Uniformity feature: Support mutual information for cells of observed rows

[axch]

Should be much faster than unobserved rows, because the cluster assignment in each model is assumed known. The current MI code path I am aware of only computes MI of columns for unobserved (new) rows

[gregory-marton]

Being a little unclear on the math, I'm not sure what the use case looks like. Probability of dependence estimates the probability that mutual information between columns is nonzero? Similarity measures the mutual information between observed rows? What does this effectively mean for individual observed cells?

[riastradh-probcomp]

The architecture is that we have an infinite exchangeable set of tuples of random variables {(A_r, B_r, C_r)}_r, and we approximate the posterior distribution given certain assignments A_0 = a_0, C_1 = c_1, &c. Currently we can only approximate mutual information for two random variables A_i, B_i in the same row i for which no values have been assigned. This issue is to allow approximating it for two random variables from a row that has been observed.

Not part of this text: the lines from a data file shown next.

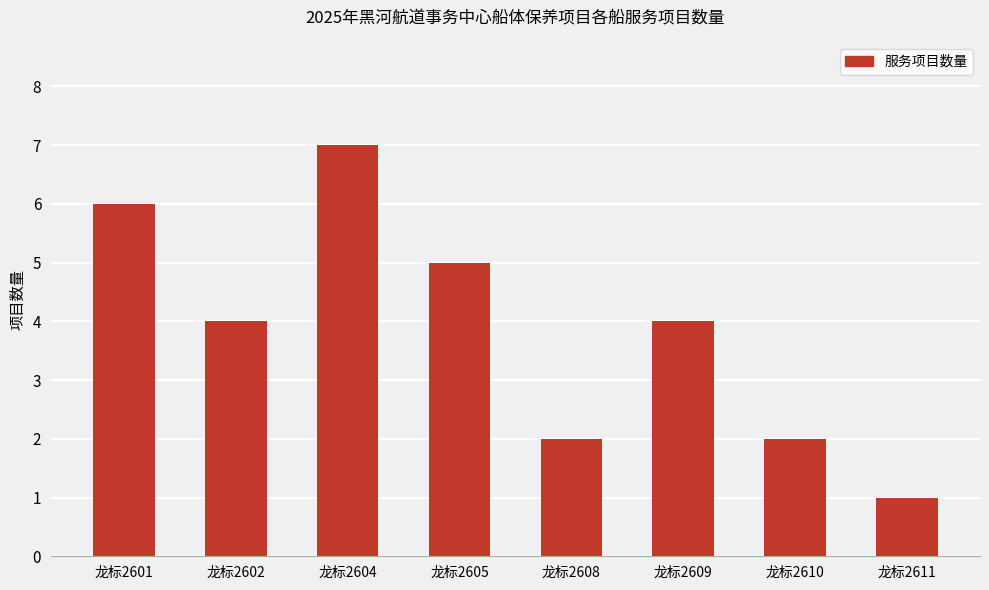

Reading left to right, extract all data points from this chart.

6	4	7	5	2	4	2	1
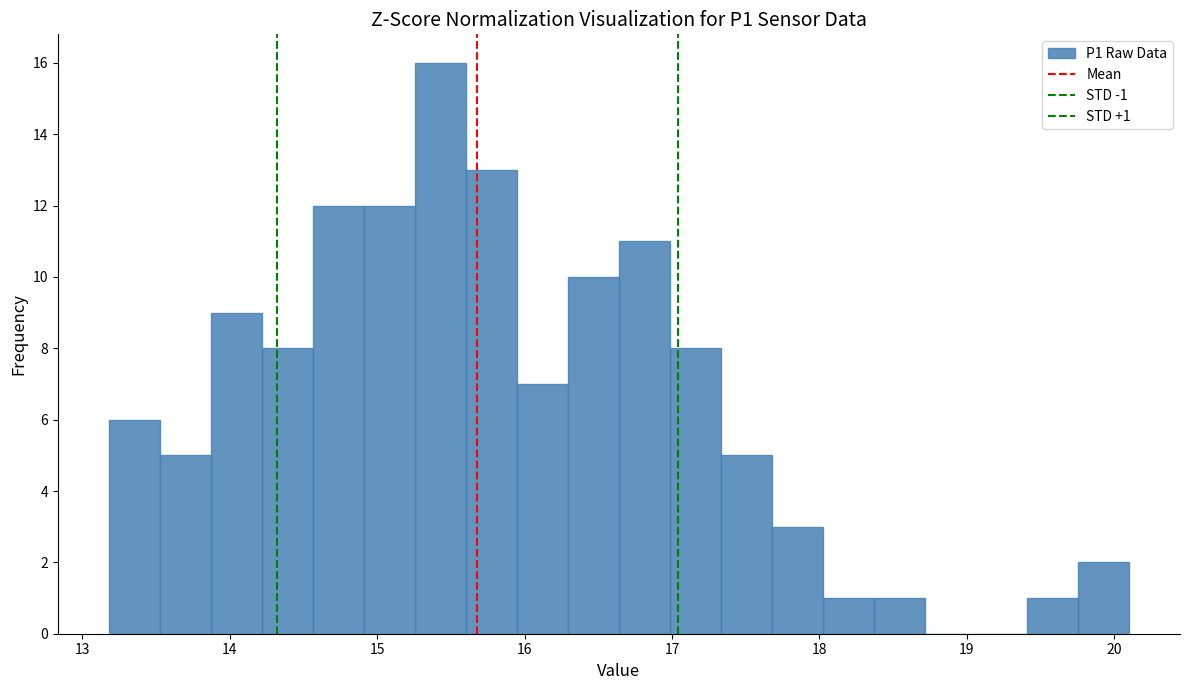

Around what value on the x-axis is the tallest bar? Give the approximate position of its centre, as read against the axis.

15.4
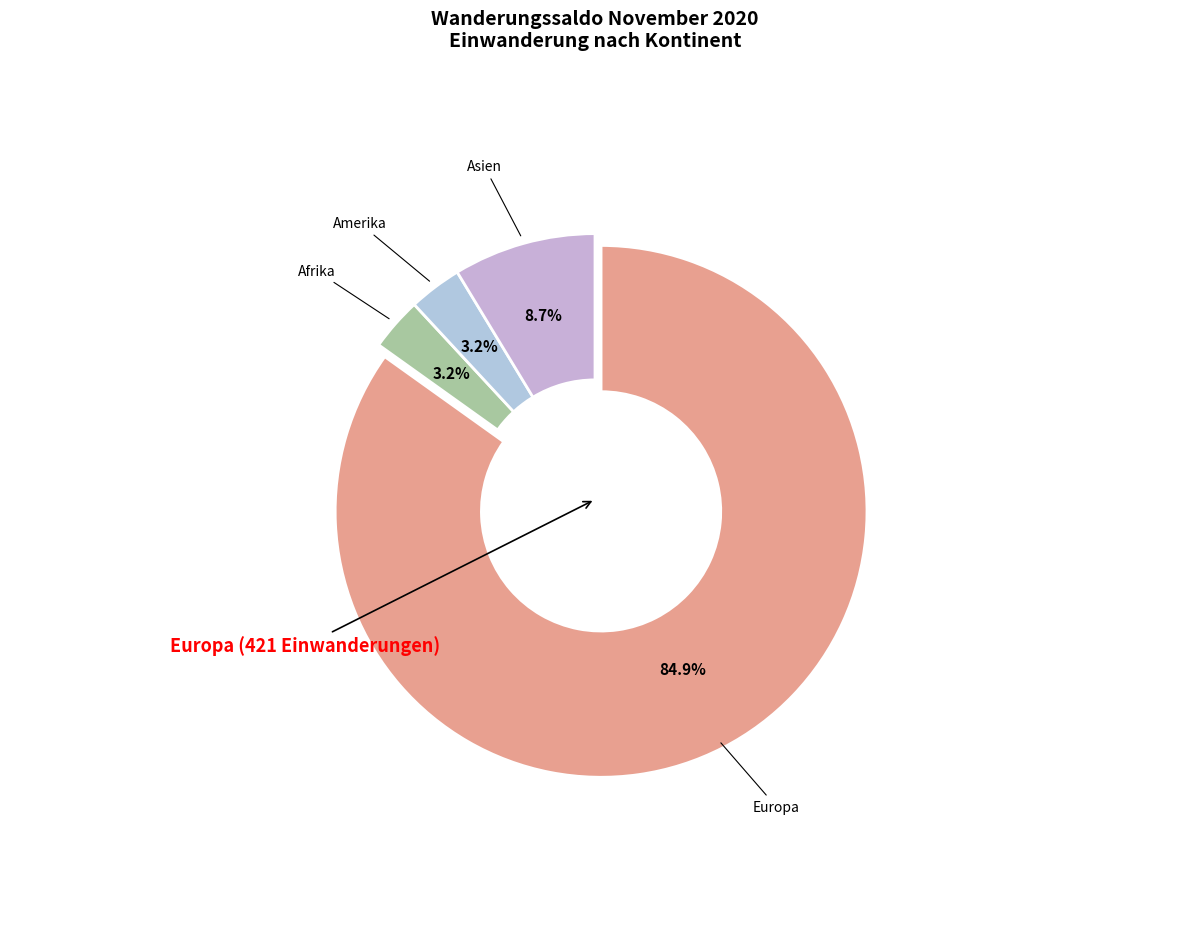

What is the majority slice?

Europa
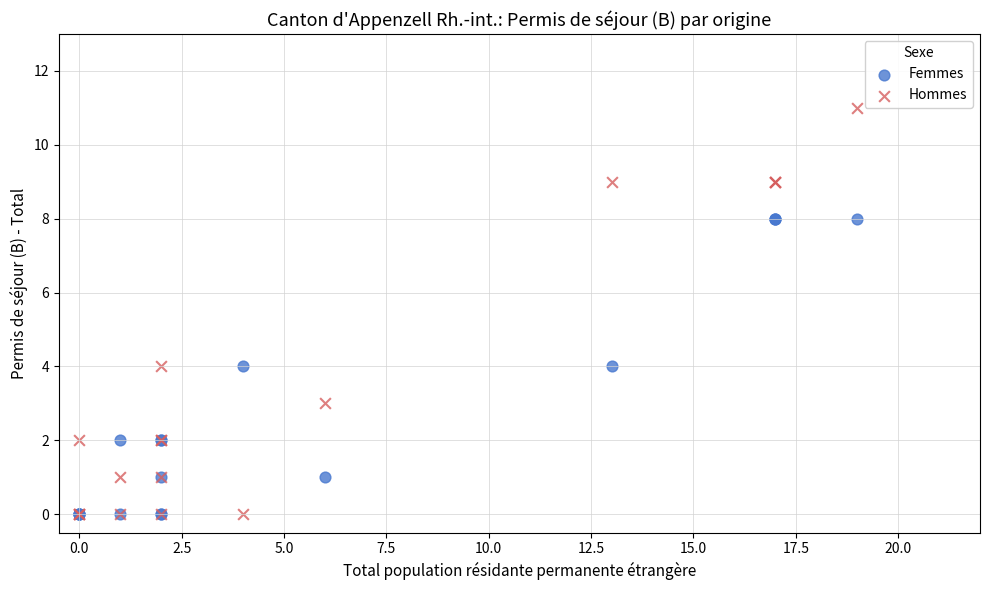

Which series contains the highest Y value?

Hommes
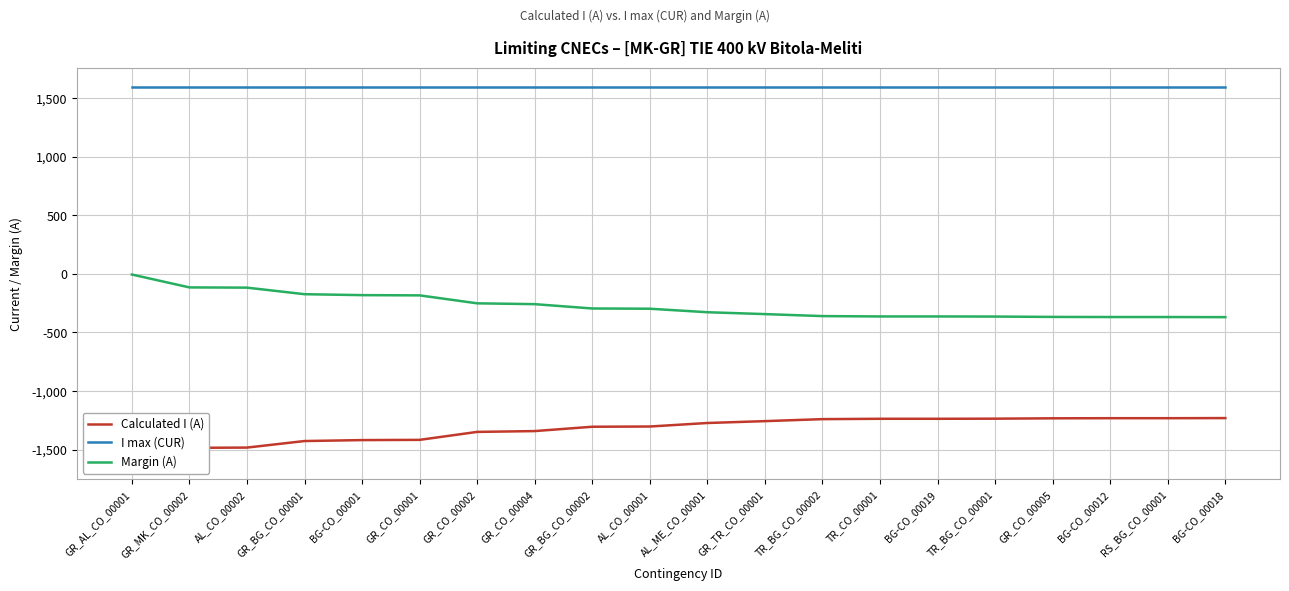

Which series changed the most between AL_CO_00002 and RS_BG_CO_00001?

Calculated I (A)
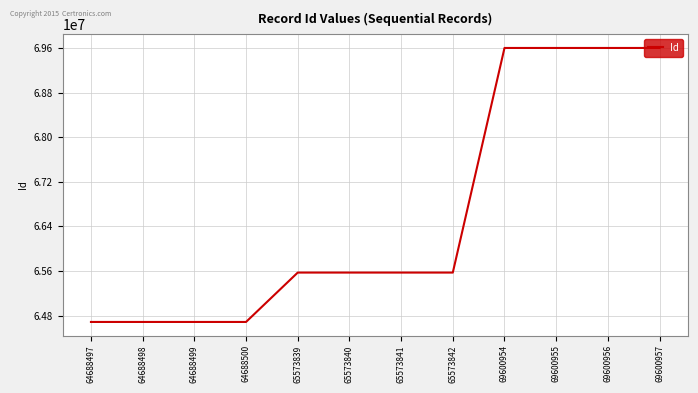

What is the ratio of the value at 69600954 to the value at 69600956?

1.0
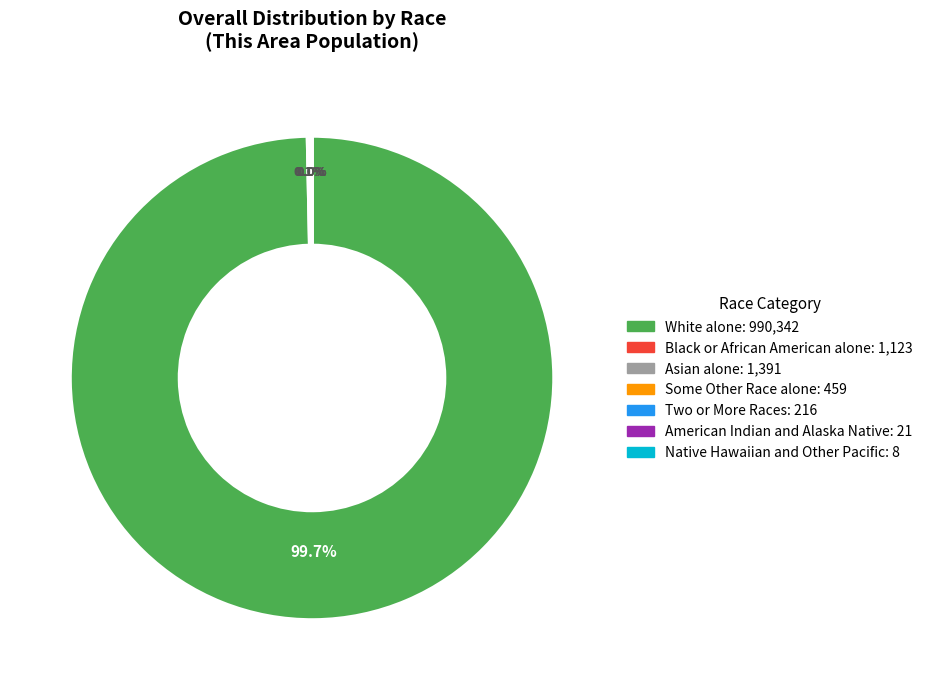

Which slice is the largest?

White alone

The architecture more specifically for Crosscat is that there are additional categorical variables {(L_r, M_r, N_r)}_r which we cannot observe, nor even whose number can we observe. Each Crosscat state is a sample from the distribution on latent variable numbers (views) and assignments (categories). Each model estimator evaluates a Monte Carlo integral (1) over samples of Crosscat states of some function of a single Crosscat state.

In this case, approximating mutual information of variables of an entirely unobserved row from a single Crosscat state means evaluating a Monte Carlo integral (2) over samples of category assignments of some mutual information estimator (itself a Monte Carlo integral (3) over samples of the posterior predictive distribution on the variables given the category assignments).

What @axch proposes is to do is to implement approximation of mutual information of variables of an observed row from a single Crosscat state, in which implementation the Monte Carlo integral (2) is replaced by a single evaluation of (3), given the fixed category assignments of that observed row in that Crosscat state, rather than a Monte Carlo integral over samples of category assignments of evaluations of (3).